When sweet, peeping chicks are offered for sale each spring, many would-be buyers don't realize the hazards that Easter chicks and ducklings can present, particularly to the young children they may be given to as gifts. These small birds have sharp talons and bills, and they can easily scratch and bite. The more dangerous threat, however, is salmonella contamination.

Salmonella is a bacterial disease that can be spread through the feces of chicks and ducklings, as well as through contaminated water. When these birds preen, the bacteria can be spread over all their plumage, and simply holding or petting them can transfer the bacteria to humans. The disease causes a range of symptoms, including diarrhea, fever, aches, nausea and abdominal cramps lasting for 5-7 days. While hospitalization for salmonella infections is rare, the elderly and the very young are especially at risk, as is anyone with a compromised or suppressed immune system.

Avoiding any contact with chicks and ducklings is the easiest way to minimize the spread of salmonella. If you do handle these young birds, even briefly, washing your hands thoroughly with an anti-bacterial soap immediately afterwards is necessary.

An Unfortunate End

Too many Easter chicks and ducklings are sold as gifts to people who succumb to the birds' cuteness but have no desire or intention to care for adult chickens and ducks. After a few days, children lose interest in the birds and the birds lose their appeal as demanding houseguests, and they are often abandoned in local parks or fields to fend for themselves.

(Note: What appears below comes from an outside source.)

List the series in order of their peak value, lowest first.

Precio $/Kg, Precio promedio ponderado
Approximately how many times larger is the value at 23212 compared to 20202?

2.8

Unfortunately, these are domestic birds with no knowledge or experience at foraging or evading predators, and death is inevitable. Those that may survive become part of feral colonies of domestic and hybrid birds that cause problems for park cleanliness and native wildlife, and many cities have been faced with mandatory extermination of the birds when the populations grow too large.

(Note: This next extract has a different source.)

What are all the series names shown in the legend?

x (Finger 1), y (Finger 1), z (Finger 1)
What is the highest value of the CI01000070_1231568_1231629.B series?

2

Easter chicks that are surrendered to animal shelters do not face better chances of survival. In the spring, many shelters and humane societies are overburdened with former gifts that have become unwanted chickens and ducks, and finding suitable homes for them can be a challenge. Many of the birds will eventually be euthanized.

A Note About Dyes

One of the most bizarre practices surrounding Easter chicks and ducklings is dyeing the birds in bright colors to make them more appealing. While many areas outlaw this practice, it is still possible to buy dyed chicks in the spring. The birds are dyed in the egg when coloring is injected during incubation, and while the birds do not appear to be harmed, there have been no extensive studies about the effects of the dye on chicks that are not fully developed. When the birds molt, the colored feathers are shed and their typical plumage colors return.

The greater damage caused by dyeing these birds is that the bright colors turn them into a novelty item. This emphasizes the birds as a gift rather than a live pet, and encourages many people to make an uninformed purchase of a bird they will not want to care for when it is no longer pink, purple or green.

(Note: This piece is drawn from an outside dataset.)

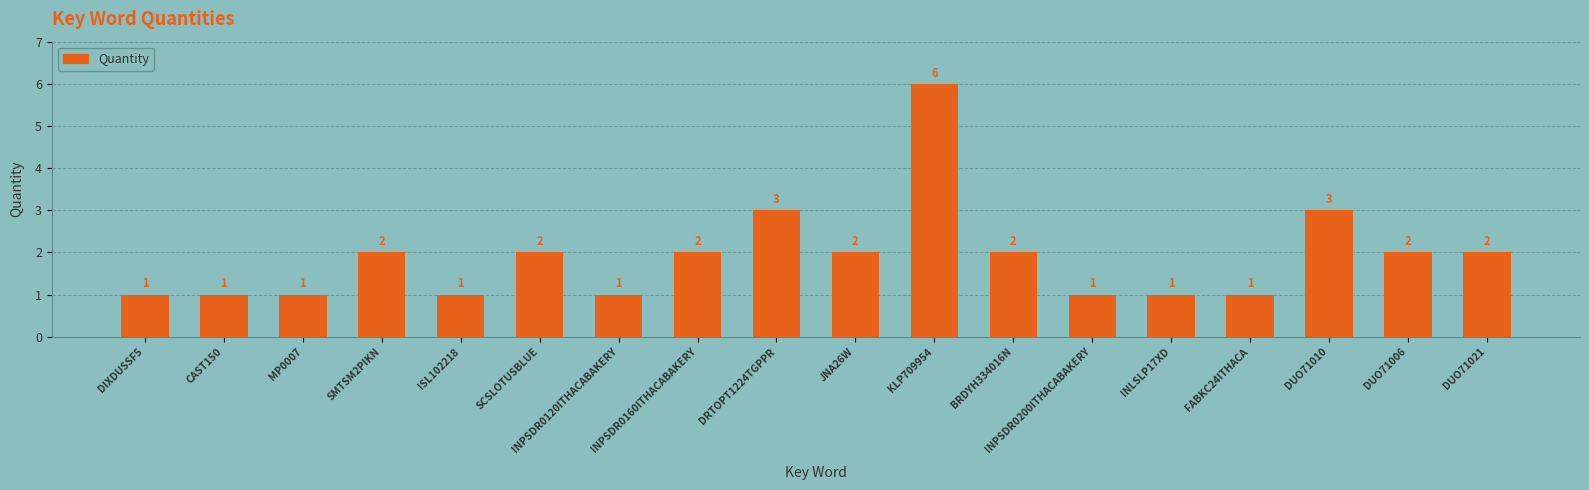

How many values are between 1 and 2?

15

Alternatives to Easter Chicks and Ducklings

Instead of giving a live bird that could be dangerous and requires a lifetime commitment of care as a spring or Easter gift, there are many more responsible alternative to choose from, including:

  • Toy chicks and ducklings, including plush or bathtub toys
  • Chocolate and candy birds and eggs
  • A visit to a petting zoo
  • Spring or Easter-themed coloring books, storybooks or games
  • A bird house or bird feeder to attract wild chicks
  • Seeds to grow in the spring

By understanding the needs of chicks and ducklings, you can decide if these birds truly are a good gift choice, and you can make a better informed decision about how to celebrate spring and Easter without harming birds or risking the potentially unpleasant effects of owning them.